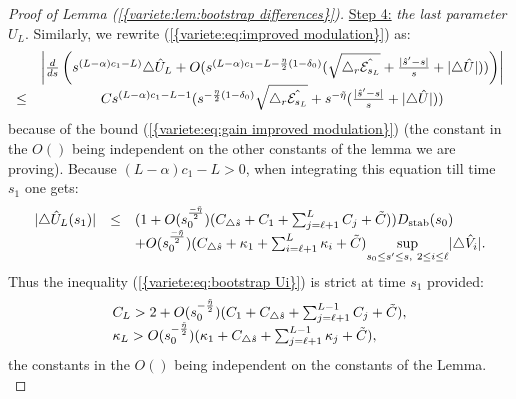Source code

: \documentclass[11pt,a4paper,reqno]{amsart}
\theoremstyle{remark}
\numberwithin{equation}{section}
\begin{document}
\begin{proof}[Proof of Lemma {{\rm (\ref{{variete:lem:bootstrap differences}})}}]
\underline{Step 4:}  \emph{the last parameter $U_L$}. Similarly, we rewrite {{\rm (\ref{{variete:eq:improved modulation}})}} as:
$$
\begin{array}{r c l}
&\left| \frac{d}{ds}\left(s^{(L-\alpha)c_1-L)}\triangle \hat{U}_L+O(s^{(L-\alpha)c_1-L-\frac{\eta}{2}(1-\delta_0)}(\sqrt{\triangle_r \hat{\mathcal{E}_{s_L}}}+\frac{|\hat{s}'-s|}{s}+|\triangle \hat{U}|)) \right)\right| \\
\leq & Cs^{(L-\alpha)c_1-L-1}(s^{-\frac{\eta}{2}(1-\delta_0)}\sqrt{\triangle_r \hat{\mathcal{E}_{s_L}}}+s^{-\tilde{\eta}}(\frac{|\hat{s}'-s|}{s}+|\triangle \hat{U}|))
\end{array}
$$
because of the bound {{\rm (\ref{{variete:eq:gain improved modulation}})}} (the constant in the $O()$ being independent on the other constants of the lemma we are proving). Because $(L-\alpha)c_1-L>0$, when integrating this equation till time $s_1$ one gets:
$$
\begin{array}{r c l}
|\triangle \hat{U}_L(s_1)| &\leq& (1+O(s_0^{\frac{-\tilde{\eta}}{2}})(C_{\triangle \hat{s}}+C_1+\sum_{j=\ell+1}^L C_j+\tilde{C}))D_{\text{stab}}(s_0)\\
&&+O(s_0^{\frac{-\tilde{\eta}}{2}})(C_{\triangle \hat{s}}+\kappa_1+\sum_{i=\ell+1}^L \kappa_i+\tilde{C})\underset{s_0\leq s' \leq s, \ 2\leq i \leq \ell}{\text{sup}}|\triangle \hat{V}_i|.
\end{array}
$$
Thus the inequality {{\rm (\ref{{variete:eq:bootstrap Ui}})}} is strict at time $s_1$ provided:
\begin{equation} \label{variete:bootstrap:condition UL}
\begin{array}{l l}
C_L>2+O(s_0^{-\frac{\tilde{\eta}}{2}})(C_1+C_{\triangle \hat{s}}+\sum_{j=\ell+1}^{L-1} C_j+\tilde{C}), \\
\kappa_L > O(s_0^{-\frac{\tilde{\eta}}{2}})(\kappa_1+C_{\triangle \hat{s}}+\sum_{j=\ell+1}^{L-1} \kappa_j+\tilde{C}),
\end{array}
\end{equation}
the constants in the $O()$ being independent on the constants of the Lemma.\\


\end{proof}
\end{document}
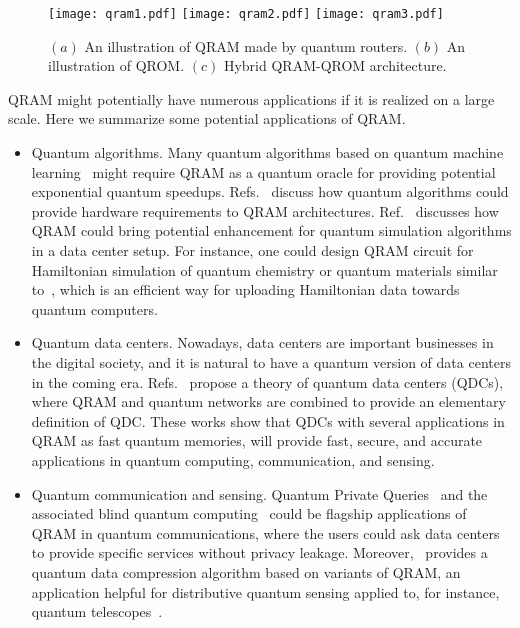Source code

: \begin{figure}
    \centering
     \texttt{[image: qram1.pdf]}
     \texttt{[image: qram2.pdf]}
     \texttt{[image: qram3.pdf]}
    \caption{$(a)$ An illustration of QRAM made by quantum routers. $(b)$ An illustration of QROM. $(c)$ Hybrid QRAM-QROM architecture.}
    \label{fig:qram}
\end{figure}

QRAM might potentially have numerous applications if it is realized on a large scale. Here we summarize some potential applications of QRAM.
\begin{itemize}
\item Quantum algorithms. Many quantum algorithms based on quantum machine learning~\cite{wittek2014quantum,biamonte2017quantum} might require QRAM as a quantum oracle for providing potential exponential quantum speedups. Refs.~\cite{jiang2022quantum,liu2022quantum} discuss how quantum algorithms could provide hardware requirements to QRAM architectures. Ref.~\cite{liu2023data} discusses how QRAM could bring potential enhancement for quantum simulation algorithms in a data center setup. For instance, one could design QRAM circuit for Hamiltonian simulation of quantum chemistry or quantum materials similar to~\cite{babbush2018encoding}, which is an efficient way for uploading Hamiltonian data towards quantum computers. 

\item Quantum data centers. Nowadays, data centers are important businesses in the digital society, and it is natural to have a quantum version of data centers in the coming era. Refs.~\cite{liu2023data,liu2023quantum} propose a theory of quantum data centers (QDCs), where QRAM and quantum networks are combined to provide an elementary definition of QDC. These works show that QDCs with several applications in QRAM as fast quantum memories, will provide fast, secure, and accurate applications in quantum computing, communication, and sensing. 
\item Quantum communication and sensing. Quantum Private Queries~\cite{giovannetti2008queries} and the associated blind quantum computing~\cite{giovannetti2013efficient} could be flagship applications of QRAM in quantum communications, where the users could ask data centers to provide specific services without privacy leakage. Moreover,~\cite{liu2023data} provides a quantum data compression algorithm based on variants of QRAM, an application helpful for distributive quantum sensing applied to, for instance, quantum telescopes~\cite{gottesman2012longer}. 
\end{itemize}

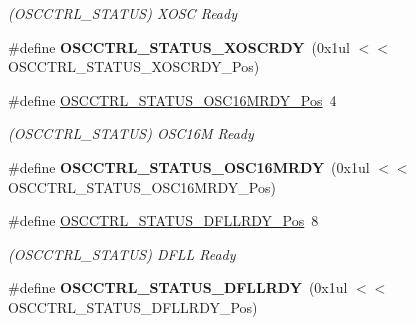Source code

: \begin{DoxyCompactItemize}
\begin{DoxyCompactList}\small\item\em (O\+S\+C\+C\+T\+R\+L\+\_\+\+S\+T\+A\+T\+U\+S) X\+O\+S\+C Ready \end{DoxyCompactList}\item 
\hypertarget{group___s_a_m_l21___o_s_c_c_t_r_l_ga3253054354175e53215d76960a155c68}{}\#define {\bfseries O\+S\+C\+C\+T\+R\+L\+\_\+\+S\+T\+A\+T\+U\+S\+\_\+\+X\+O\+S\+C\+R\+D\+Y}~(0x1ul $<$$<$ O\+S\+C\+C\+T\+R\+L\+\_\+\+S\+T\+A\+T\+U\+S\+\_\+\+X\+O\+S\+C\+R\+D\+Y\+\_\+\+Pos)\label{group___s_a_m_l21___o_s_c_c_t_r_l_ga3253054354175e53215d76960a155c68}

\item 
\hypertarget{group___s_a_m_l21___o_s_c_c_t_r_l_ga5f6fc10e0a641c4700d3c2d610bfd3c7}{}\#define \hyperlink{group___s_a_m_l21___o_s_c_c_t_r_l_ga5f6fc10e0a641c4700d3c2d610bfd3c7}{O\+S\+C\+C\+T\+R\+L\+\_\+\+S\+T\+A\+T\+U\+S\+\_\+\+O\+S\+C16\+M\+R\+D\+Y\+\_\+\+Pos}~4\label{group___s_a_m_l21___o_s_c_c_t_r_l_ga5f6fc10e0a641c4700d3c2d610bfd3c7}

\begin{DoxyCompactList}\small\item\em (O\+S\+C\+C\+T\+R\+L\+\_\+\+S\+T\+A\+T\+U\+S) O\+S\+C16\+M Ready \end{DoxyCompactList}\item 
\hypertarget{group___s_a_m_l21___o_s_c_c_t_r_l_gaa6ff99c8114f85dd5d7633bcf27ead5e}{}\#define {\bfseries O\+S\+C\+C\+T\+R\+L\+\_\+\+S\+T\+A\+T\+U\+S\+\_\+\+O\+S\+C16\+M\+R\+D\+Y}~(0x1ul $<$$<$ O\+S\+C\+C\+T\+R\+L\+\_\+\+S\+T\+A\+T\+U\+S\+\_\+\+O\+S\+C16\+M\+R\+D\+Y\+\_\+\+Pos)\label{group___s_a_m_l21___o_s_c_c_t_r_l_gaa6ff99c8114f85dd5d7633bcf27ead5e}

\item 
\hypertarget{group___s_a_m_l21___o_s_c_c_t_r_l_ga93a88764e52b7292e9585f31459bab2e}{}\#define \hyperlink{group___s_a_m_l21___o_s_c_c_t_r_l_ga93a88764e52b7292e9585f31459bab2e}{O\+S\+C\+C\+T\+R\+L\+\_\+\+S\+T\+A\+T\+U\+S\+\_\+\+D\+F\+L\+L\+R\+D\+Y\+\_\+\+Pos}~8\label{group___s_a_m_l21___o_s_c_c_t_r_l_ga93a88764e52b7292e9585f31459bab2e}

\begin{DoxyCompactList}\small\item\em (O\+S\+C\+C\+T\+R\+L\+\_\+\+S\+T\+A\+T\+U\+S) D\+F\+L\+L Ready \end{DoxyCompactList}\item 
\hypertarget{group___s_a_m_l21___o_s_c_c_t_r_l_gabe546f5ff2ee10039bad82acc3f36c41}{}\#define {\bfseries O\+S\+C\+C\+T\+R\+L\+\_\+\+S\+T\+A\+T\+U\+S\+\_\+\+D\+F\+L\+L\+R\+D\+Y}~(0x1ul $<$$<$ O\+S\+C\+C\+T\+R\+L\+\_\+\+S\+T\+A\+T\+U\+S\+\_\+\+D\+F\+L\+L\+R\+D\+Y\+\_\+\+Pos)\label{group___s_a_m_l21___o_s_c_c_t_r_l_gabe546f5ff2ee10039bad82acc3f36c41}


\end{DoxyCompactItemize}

* _About this exercise_: When "constants" shows up in a line of the material, report that line.

* _Your response_:
because of the bound {{\rm (\ref{{variete:eq:gain improved modulation}})}} (the constant in the $O()$ being independent on the other constants of the lemma we are proving). Because $(L-\alpha)c_1-L>0$, when integrating this equation till time $s_1$ one gets:
the constants in the $O()$ being independent on the constants of the Lemma.\\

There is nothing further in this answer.